Road movies têm o condão de transportar mais do que personagens e atores — levam também a história e o espectador ao longo das descobertas que um bom filme propicia. Com “The Leisure Seeker”, o diretor Paolo Virzì, do excelente “Capital Humano” (2013), apresenta uma história comovente, engraçada, analítica, e, sobretudo, bem contada, graças ao casal de protagonistas, veteranos com uma bagagem digna de registro. Ella, de Helen Mirren, é uma mulher simples, prática, sem muito requinte e com muitas dores, mas que permanece casada com John, incorporado por Donald Sutherland, um intelectual que começa a acusar o flagelo do mal de Alzheimer. Antes que seja tarde — e a morte não é uma questão aqui —, decidem partir em viagem até a Florida, no sul dos Estados Unidos, a fim de conhecer a casa onde morou o escritor Ernest Hemingway (1899-1961), ganhador do Prêmio Nobel de Literatura de 1954, o ídolo maior de John. O contraste entre os dois é o sal do filme, e por tão autêntico, por tão espontâneo, é garantia de riso frouxo para o espectador. Mirren é uma atriz formidável, conhecida do grande público graças à sua interpretação vívida (e humana) da gélida Elizabeth II em “A Rainha” (2006), mas Sutherland é quem se apossa mesmo da trama. O ator está completamente à vontade na pele de John. A sintonia que demonstra com o personagem, a quem não dá refresco e mantém em rédea curta, nunca se permitindo resvalar em caricaturas grosseiras — ainda que se exceda um pouco nas diversas gags do texto, especialmente as tratam do Alzheimer — é tocante. Virzì chega a abordar (tibiamente, até porque não era esse o seu propósito fundamental) o pouco caso do sistema público de saúde americano — famoso por sua péssima qualidade — para com os velhos. John é um simpatizante do finado Donald Trump, o que se configura um escorregão daqueles do roteiro quanto à coerência. A trilha, cuidadosamente pensada, faz menção à vida em liberdade ao recordar Janis Joplin (1943-1970) em “Me & Bobby McGee”, romântica na medida. “The Leisure Seeker” é mais uma prova — e um estímulo — de que envelhecer e encaminhar-se para o fim inescapável não precisa nenhum drama. Se a vida é uma eterna busca por prazer, o fim da história tem de manter esse tom.

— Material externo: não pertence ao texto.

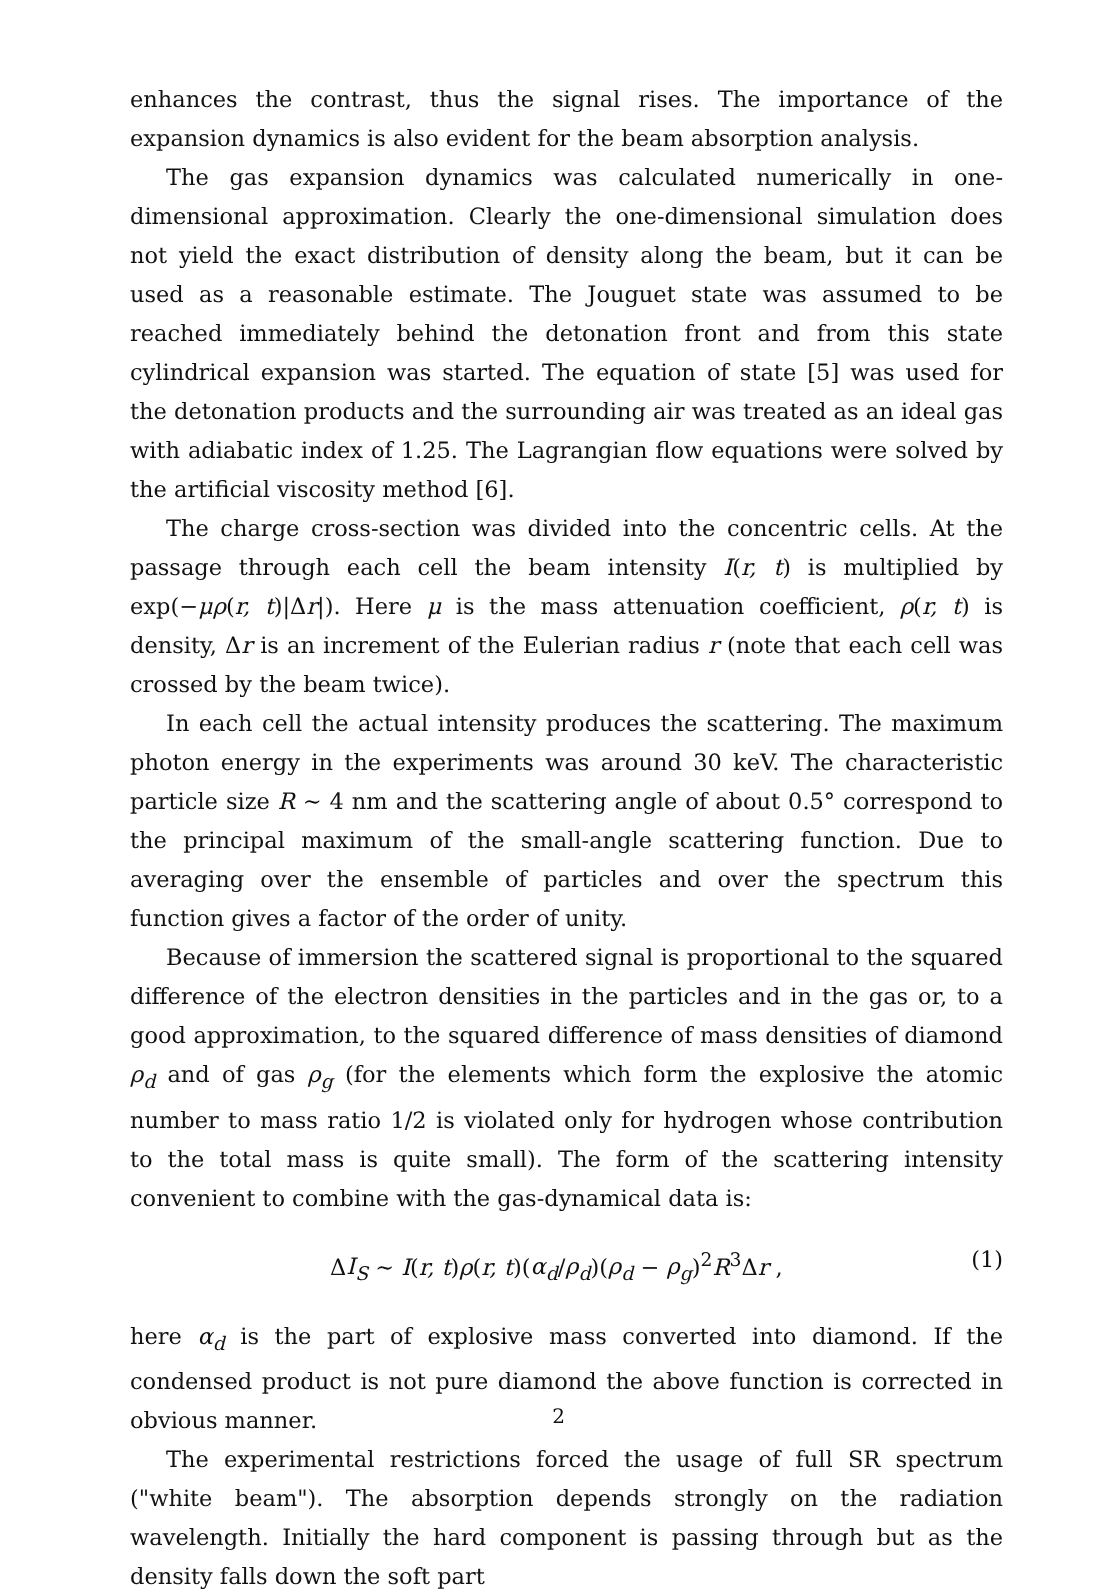enhances the contrast, thus the signal rises. The importance of the expansion dynamics is also evident for the beam absorption analysis.
The gas expansion dynamics was calculated numerically in one-dimensional approximation. Clearly the one-dimensional simulation does not yield the exact distribution of density along the beam, but it can be used as a reasonable estimate. The Jouguet state was assumed to be reached immediately behind the detonation front and from this state cylindrical expansion was started. The equation of state [5] was used for the detonation products and the surrounding air was treated as an ideal gas with adiabatic index of 1.25. The Lagrangian flow equations were solved by the artificial viscosity method [6].
The charge cross-section was divided into the concentric cells. At the passage through each cell the beam intensity I(r, t) is multiplied by exp(−μρ(r, t)|Δr|). Here μ is the mass attenuation coefficient, ρ(r, t) is density, Δr is an increment of the Eulerian radius r (note that each cell was crossed by the beam twice).
In each cell the actual intensity produces the scattering. The maximum photon energy in the experiments was around 30 keV. The characteristic particle size R ∼ 4 nm and the scattering angle of about 0.5° correspond to the principal maximum of the small-angle scattering function. Due to averaging over the ensemble of particles and over the spectrum this function gives a factor of the order of unity.
Because of immersion the scattered signal is proportional to the squared difference of the electron densities in the particles and in the gas or, to a good approximation, to the squared difference of mass densities of diamond ρ<sub>d</sub> and of gas ρ<sub>g</sub> (for the elements which form the explosive the atomic number to mass ratio 1/2 is violated only for hydrogen whose contribution to the total mass is quite small). The form of the scattering intensity convenient to combine with the gas-dynamical data is:
ΔI<sub>S</sub> ∼ I(r, t)ρ(r, t)(α<sub>d</sub>/ρ<sub>d</sub>)(ρ<sub>d</sub> − ρ<sub>g</sub>)<sup>2</sup>R<sup>3</sup>Δr , (1)
here α<sub>d</sub> is the part of explosive mass converted into diamond. If the condensed product is not pure diamond the above function is corrected in obvious manner.
The experimental restrictions forced the usage of full SR spectrum ("white beam"). The absorption depends strongly on the radiation wavelength. Initially the hard component is passing through but as the density falls down the soft part
2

“Um Amor Verdadeiro.” Este também poderia ser o nome do filme de Tom Hooper que conta a peculiar história do casal de pintores dinamarqueses Einar e Gerda Wegener. Ele, um artista cujo talento já era ampla e merecidamente reconhecido, faz de tudo para incentivar Gerda, que ainda tropeça na carreira. A fim de ganhar tempo e economizar uma ninharia qualquer que pode fazer falta, sugere a Einar que pose para ela, o que não constituiria problema algum, excetuando-se o fato de que Gerda retrata um tipo feminino. Ele, a princípio constrangido, acata a ideia, e logo começa a questionar sua vida até ali. A experiência se repete e Einar chega à conclusão de que estaria sendo impiedosamente perverso consigo mesmo se não encarasse a realidade que sua própria alma lhe revelava: ele é na verdade o que a ciência hoje denomina como uma mulher transexual, um homem que não se adequa à sua condição biológica, trocando em miúdos. Apesar de devastada por saber que, cedo ou tarde, vai perder o grande amor de sua vida, Gerda retribui todo o apoio que Einar sempre lhe devotara e aceita que o marido assuma publicamente a nova identidade. Quando ele, enfim, decide se submeter a uma polêmica — e arriscada — cirurgia de redesignação de gênero no hospital em que clínica o doutor Warnekros, na Alemanha, Gerda o acompanha. Na primeira etapa da intervenção tudo corre bem, mas o fim de Lili — o nome que Einar adota na vida que passa a ter —, é infausto. “A Garota Dinamarquesa” é o típico caso de filme de ator, em contraposição à pletora de filmes de autor que o cinema produz ano após ano. Eddie Redmayne talvez seja o maior representante da arte dramática de sua geração. Em todos os trabalhos a que se dedica, Redmayne deixa a marca de um artista que leva o personagem para a cama sem qualquer prurido de melindrar os brechtianos de plantão (profissional até o osso, como não mencionar a sua interpretação mediúnica do físico britânico Stephen Hawking em “A Teoria de Tudo”?). “A Garota Dinamarquesa” é lindo, emocionante, alentador, vibrante. Mérito quase integral de Eddie Redmayne.